Robert Buderi
American journalist, author, and editor From Wikipedia, the free encyclopedia
American journalist, author, and editor From Wikipedia, the free encyclopedia
Robert Buderi is an American journalist, author, and editor.
Robert Buderi | |
---|---|
Born | 1959 (age 64–65) Berkeley, California |
Alma mater | UC Davis (B.A. 1977) University of Arizona (M.A. 1978) |
Occupation(s) | journalist, author |
Known for | Editor of MIT Technology Review |
Buderi served as technology editor of BusinessWeek from 1990 to 1992 and editor-in-chief of MIT's Technology Review from 2002 to 2004. He was a research fellow at MIT's Center for International Studies from 2005 to 2007. In 2007, he founded Xconomy, a national business and technology news and media website based in Boston, for which he served as CEO and editor-in-chief. Buderi stepped down from Xconomy at the end of 2018, a little over two years after it was sold to Informa Connect, a publicly traded British firm. He remained chairman until the fall of 2019 and also served as chairman of LeadingBiotech, another Informa company, until October 2020.[1]
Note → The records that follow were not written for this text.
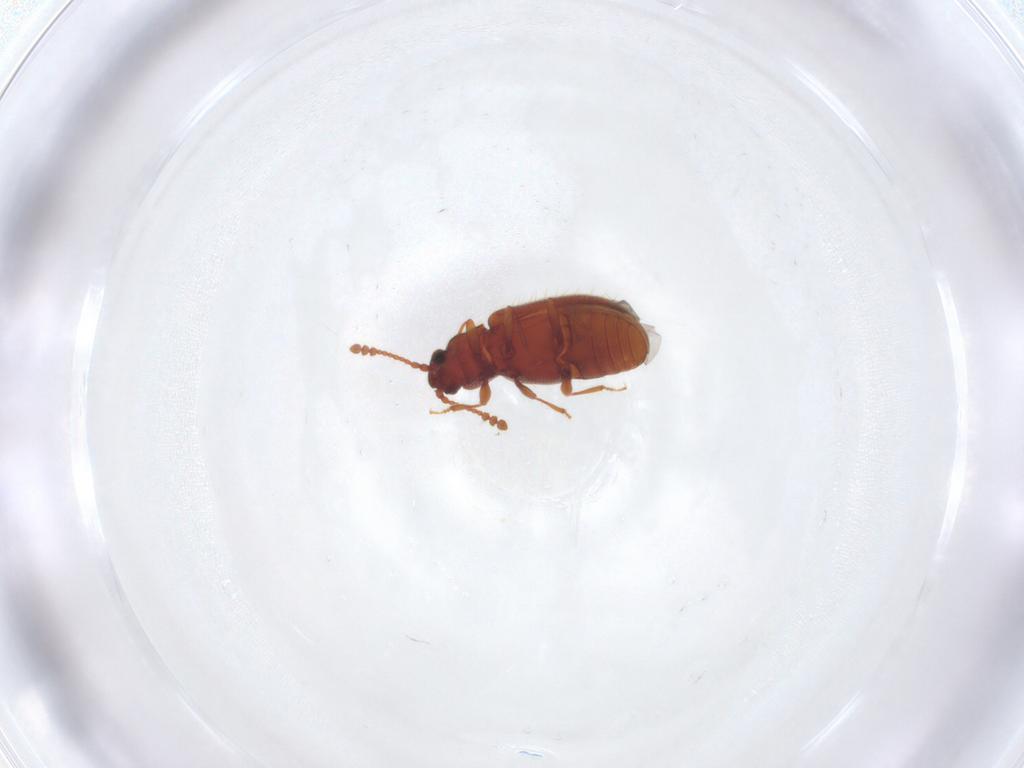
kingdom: Animalia
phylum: Arthropoda
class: Insecta
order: Coleoptera
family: Cryptophagidae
From October 2018 through July 2019, Buderi served as president of the World Frontiers Forum,[2] a non-profit established by scientist and inventor David Edwards (engineer), MIT professor and Moderna co-founder Robert S. Langer, and Dennis Ausiello, longtime chief of medicine for Massachusetts General Hospital.[3] Buderi also served as an inaugural member of The MIT Future Founders Initiative, which was announced in 2021 and seeks to increase the rate of company formation among women faculty.[4][5]
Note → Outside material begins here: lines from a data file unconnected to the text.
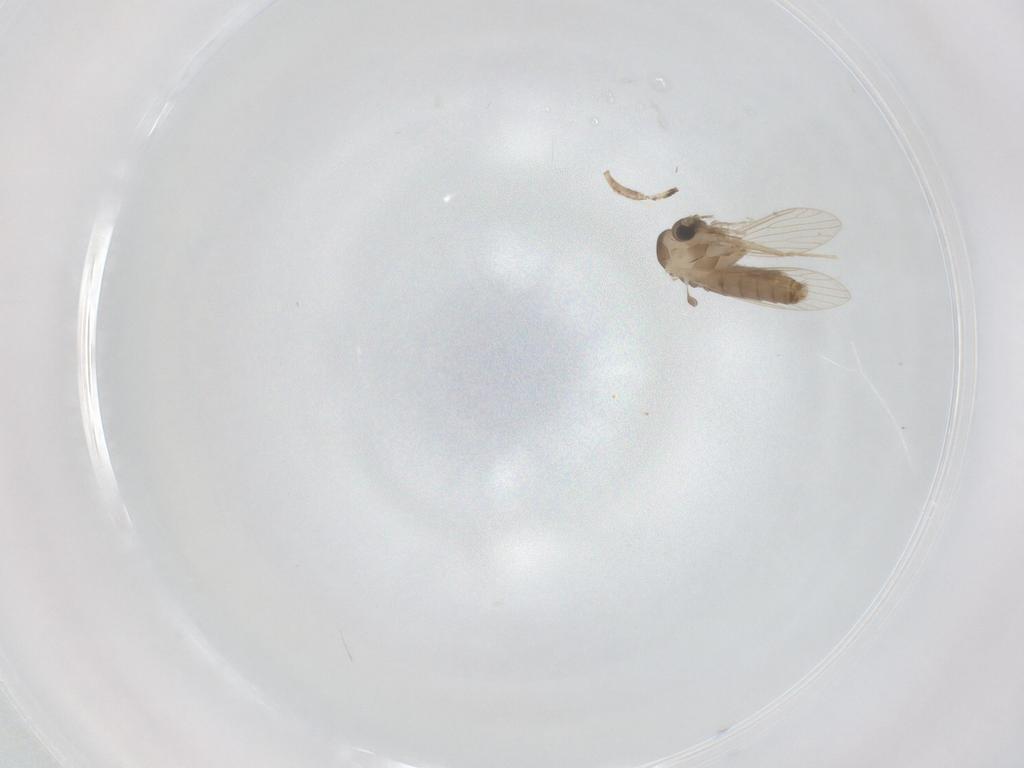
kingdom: Animalia
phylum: Arthropoda
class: Insecta
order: Diptera
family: Psychodidae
Buderi's first book, The Invention that Changed the World: How a Small Group of Radar Pioneers Won the Second World War and Launched a Technological Revolution was published in 1996 by Simon and Schuster.[6] The book covers the development of radar technology in the United States during World War II and details how this technology determined the outcome of important battles.[7][8] It argues that radar technology changed the course of the war and eventually led to Allied victory.[7][9] It also covers how radar technology led to major innovations in the aftermath of World War II in fields such as electronics, space exploration, nuclear magnetic resonance, lasers, and computer networking.[10][7]
Buderi’s fifth book, Where Futures Converge: Kendall Square and the Making of a Global Innovation Hub, was published by MIT Press in May 2022. It covers the history of Cambridge, Massachusetts' Kendall Square from the 1600s until the present day. It won the 2023 New England Society Award for contemporary non-fiction.[11]
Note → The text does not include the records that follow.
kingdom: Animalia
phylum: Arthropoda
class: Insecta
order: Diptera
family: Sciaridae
Born in Berkeley, CA, Buderi attended the University of California, Berkeley and received his bachelor's degree from the University of California, Davis in 1977. In 1978, he earned a master's degree in journalism from the University of Arizona. In the 1986–87 academic year, he was a Knight Science Journalism Fellow at MIT (formerly known as a Vannevar Bush Fellow).[12]
From January 2005 through June 2007 he was a Research Fellow at the MIT Center for International Studies.[1]